Extract to read:
□ □ □
The headmen of villages throughout the reserve were infuriated by this request for an apology. ‘We cannot understand,' they said in a message conveyed by Fraenkel, ‘why this Government is being so persistent with many requests for the Bangwato to
apologise
'. They had had no intention of being discourteous to Sir Evelyn when they boycotted his Kgotla, and had done their best to warn his officials beforehand. The blame for the fiasco, therefore, rested squarely on the Government and not on the Bangwato.
□ □ □
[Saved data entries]
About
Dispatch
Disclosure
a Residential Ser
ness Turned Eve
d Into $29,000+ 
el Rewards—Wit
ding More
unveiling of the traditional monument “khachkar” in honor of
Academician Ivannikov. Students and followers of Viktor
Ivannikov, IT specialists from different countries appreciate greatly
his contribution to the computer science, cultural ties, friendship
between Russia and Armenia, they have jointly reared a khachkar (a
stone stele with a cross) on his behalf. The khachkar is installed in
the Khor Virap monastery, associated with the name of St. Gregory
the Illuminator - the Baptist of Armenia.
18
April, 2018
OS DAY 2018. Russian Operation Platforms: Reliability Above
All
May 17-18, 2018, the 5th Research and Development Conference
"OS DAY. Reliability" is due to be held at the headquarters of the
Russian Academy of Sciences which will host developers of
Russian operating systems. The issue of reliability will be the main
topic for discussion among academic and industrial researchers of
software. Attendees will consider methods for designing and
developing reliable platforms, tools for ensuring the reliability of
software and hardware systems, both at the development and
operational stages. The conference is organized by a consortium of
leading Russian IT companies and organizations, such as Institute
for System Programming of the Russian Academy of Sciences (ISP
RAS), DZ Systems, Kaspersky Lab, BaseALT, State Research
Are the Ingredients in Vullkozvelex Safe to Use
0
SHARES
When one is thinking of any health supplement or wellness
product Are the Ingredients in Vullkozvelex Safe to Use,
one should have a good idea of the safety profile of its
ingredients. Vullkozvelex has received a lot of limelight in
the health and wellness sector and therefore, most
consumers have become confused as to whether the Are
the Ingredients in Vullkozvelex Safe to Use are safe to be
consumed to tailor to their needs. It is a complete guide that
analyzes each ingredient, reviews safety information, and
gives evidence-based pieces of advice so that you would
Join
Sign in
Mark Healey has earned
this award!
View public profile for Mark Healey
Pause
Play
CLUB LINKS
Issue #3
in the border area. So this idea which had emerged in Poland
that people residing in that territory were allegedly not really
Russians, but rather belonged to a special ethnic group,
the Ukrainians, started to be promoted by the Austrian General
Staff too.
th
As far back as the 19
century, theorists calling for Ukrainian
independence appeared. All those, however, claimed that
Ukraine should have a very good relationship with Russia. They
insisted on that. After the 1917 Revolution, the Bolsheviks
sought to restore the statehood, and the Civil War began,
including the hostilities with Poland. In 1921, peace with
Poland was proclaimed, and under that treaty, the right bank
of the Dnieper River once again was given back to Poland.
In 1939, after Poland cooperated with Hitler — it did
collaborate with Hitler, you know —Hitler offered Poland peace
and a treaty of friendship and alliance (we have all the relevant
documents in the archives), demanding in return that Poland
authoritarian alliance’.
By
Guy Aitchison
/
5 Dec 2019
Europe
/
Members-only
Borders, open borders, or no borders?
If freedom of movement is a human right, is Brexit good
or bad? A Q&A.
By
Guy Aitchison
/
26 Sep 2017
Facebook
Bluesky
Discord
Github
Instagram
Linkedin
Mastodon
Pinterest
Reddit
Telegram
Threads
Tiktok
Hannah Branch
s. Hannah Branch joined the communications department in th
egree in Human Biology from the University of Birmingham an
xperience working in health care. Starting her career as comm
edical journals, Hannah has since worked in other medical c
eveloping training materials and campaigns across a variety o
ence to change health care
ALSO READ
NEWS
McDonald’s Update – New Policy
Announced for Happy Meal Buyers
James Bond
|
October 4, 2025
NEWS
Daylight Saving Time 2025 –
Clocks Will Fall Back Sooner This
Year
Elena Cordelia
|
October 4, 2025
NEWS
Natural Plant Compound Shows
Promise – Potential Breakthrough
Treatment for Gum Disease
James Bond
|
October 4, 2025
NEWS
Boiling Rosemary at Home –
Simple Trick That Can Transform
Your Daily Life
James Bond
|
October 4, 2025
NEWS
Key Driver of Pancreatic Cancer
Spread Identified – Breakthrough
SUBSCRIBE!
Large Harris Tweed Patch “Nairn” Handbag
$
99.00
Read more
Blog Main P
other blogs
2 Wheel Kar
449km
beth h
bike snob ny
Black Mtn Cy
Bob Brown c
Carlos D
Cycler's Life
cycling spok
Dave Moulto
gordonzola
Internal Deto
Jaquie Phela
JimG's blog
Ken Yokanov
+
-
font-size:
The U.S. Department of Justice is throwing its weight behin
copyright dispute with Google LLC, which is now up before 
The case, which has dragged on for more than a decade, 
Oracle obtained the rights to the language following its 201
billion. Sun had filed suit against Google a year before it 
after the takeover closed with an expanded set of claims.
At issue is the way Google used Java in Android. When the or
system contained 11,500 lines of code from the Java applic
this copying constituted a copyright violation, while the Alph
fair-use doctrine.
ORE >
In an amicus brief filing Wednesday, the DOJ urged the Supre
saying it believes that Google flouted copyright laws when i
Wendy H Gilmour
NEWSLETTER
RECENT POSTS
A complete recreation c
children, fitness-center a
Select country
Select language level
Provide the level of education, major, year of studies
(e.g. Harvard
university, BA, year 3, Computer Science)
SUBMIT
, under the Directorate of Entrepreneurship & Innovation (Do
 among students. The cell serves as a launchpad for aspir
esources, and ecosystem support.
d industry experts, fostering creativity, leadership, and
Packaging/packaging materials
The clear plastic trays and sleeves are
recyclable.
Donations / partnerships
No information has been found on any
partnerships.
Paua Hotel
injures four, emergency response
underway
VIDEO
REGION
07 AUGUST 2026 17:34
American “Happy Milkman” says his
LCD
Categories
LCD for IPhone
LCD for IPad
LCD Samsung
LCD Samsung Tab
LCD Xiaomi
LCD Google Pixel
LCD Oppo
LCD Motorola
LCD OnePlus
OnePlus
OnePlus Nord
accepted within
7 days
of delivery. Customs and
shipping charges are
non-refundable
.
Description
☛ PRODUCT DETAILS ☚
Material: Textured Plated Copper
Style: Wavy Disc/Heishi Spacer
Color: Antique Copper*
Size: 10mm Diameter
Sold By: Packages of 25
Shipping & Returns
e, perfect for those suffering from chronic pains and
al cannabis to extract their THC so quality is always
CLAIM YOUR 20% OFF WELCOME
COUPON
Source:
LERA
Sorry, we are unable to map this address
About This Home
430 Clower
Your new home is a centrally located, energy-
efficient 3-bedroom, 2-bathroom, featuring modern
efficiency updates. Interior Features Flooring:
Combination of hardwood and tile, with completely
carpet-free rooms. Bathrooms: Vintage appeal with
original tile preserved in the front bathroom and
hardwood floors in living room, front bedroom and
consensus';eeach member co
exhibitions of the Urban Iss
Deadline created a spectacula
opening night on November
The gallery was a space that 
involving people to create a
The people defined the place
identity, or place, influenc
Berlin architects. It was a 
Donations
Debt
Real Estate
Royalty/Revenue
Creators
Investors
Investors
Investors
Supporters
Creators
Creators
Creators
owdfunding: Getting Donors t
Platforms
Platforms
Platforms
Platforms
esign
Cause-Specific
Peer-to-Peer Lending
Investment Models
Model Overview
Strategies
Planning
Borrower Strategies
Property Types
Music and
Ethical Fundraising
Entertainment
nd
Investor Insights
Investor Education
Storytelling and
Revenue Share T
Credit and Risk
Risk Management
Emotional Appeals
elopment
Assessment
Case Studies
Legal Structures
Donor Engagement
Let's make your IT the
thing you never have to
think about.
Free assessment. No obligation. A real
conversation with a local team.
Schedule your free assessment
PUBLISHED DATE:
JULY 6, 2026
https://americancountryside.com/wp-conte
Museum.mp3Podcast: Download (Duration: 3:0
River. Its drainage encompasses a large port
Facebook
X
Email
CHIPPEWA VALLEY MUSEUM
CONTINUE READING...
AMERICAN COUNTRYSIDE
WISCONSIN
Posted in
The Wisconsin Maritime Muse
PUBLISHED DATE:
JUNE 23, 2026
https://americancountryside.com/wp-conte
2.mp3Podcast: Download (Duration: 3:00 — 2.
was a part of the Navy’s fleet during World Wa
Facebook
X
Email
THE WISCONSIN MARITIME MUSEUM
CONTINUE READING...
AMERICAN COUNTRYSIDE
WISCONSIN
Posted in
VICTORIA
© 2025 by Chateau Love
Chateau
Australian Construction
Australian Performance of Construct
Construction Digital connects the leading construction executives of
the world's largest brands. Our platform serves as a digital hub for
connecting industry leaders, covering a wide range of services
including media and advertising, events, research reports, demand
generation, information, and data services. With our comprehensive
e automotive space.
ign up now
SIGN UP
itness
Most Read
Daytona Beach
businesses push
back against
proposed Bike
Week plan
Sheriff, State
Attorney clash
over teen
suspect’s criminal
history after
□ □ □
What to work on: Write the next part of the passage about the Bangwato headmen and the government's demand for an apology, starting after its final sentence.

Exercise result:
50

IV
Exile
16
Living in London

Six days after leaving southern Africa, on 24 August 1950, the Khama family arrived at Southampton Marine Airport. Photographers and cameramen gathered round to film them as they walked up the gangway from the flying-boat onto land. Ruth's mother and Muriel rushed up to welcome them, waving with broad smiles, accompanied by an official from the CRO. ‘The first interest', announced a Pathe newsreel,

is baby Jacqueline. Next comes Ruth herself. Almost overlooked in the excitement is Seretse Khama himself, the man who lost his chieftainship of the Bamangwato, through his marriage to a white girl. With his wife and daughter, now three months old and weighing ten and a half pounds, he begins his five years exile. While they find a home they are guests of the government.

‘With them is Seretse's sister, to share the exile,' it added, showing Naledi and Seretse carrying Jacqueline between them in Mrs Monks's carry cot.
1
It was a chilly summer's day, but the newsreels showed a close-up of Seretse wiping his brow with a handkerchief. Now that they had arrived on British soil, he was faced with the reality of exile and his enforced removal from his people and his land.

A government car drove them to London, where a large crowd was waiting to see them as they reached the Grosvenor Court Hotel in the West End.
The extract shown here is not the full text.